Each language in the zoo can be built using cabal, or just using ghc in each directory. You can build a language from this directory using e.g:

⇒  make build LANGUAGE=ULC

and run it using:

⇒  make run LANGUAGE=ULC

and you will see something like:

⇒  cabal run ulc
Up to date
Welcome to the Untyped λ-calculus REPL
Type some terms or press Enter to leave.
>

You can build all of the languages with:

⇒  make build-all

Alternatively you can build each language with vanilla GHC. First by navigating into a language directory, you can do e.g:

⇒ cd ulc
⇒ ghc -O2 -o ulc Main -W
... Compilation bits ...
⇒ ./ulc
Welcome to the Untyped λ-calculus REPL
Type some terms or press Enter to leave.
>

Testing

The languages in the zoo are tested using unit tests in the form of example terms, QuickCheck to test parsing of randomly generated terms. This is a work in progress but for the testsuites that exist you can use cabal to run the tests:

⇒ make test
... Build bits ...
Test suite test-ulc: RUNNING...
+++ OK, passed 20 tests.
+++ OK, passed 20 tests.
Test suite test-ulc: PASS
... Rest of Tests ...
Test suite logged to:
... Log dir ...

Alternatively you can use vanilla GHC to test each langauge (you'll need a local version of QuickCheck), using:

⇒  ghci Tests.hs
*Tests> runTests
+++ OK, passed 20 tests.
+++ OK, passed 20 tests.

See the Cabal file for the testsuites.

Documentation

We use haddock to generate developer documentation:

⇒  make docs
... build things ...
Haddock coverage:
... checks all functions are covered ...
Documentation created:
... location where dev docs are stored ...

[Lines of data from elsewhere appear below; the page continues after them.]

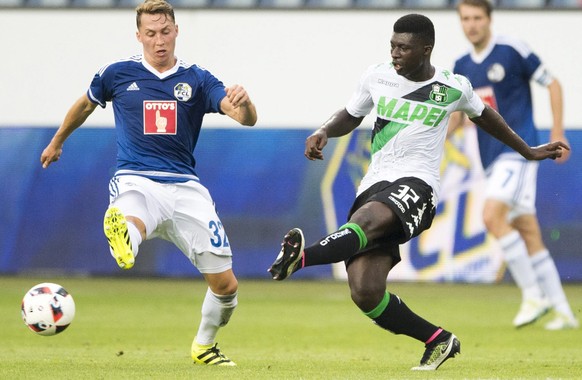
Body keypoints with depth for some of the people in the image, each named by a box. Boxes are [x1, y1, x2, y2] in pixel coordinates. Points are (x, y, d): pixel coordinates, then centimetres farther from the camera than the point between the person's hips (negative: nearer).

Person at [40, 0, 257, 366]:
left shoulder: (197, 80, 5)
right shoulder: (117, 74, 5)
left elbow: (246, 118, -8)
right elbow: (86, 105, 26)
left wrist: (243, 103, -33)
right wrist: (57, 142, 38)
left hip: (185, 187, 1)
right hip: (136, 181, -1)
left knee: (226, 284, 3)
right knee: (128, 228, -41)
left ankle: (204, 345, 27)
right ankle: (122, 233, -74)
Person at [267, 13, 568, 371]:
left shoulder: (454, 87, 6)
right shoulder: (376, 77, 10)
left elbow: (483, 115, 27)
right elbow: (351, 116, 27)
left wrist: (528, 151, 38)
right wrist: (324, 131, 5)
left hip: (415, 183, -4)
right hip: (374, 186, 4)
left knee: (366, 220, -39)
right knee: (365, 292, -13)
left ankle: (303, 256, -61)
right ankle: (438, 340, 5)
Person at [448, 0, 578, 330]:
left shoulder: (512, 50, -7)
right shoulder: (462, 67, 12)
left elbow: (552, 84, -1)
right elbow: (459, 116, 19)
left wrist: (557, 133, -5)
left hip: (518, 150, -7)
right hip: (493, 155, 7)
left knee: (493, 216, -22)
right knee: (527, 232, 7)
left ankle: (533, 294, -12)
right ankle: (564, 312, 11)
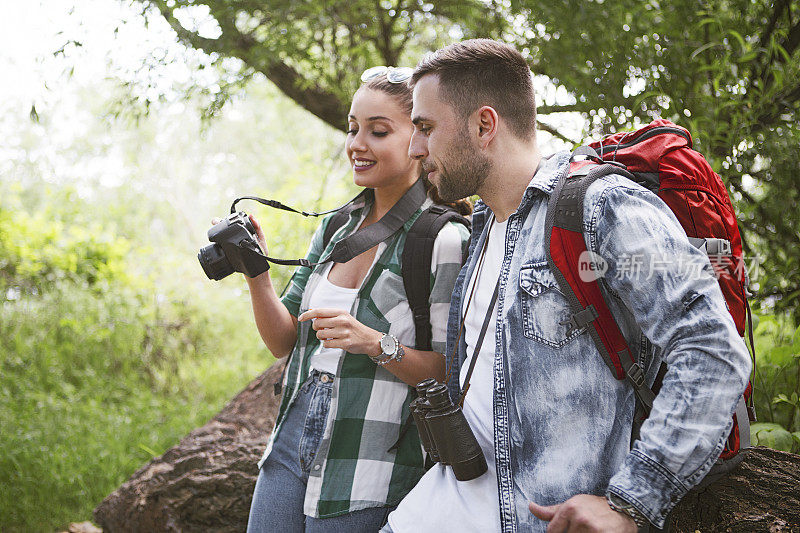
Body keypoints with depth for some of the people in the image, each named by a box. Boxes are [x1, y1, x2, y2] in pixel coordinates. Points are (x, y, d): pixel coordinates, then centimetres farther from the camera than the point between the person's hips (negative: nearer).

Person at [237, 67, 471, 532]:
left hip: (370, 467, -6)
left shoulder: (444, 240, -10)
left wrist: (375, 343, -25)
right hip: (292, 441, 6)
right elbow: (283, 341, 10)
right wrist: (257, 272, -5)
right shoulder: (335, 229, 10)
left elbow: (452, 372, -12)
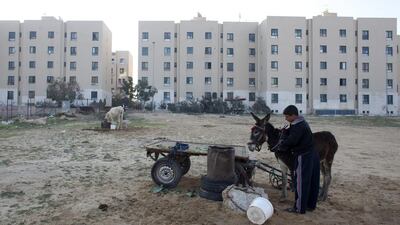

You can then open the index.html file in a browser to see the documentation

Note: when you build a single language with make build LANGUAGE=<lang> it will generate docs for that language only.

Code Quality

We do the following to keep code quality up:

1. Document every function using Haddock - see Documentation
2. Lint all implementations using hlint:

⇒  make quality-check

Note: when you build a single language with make build LANGUAGE=<lang> it will lint source code for that language only.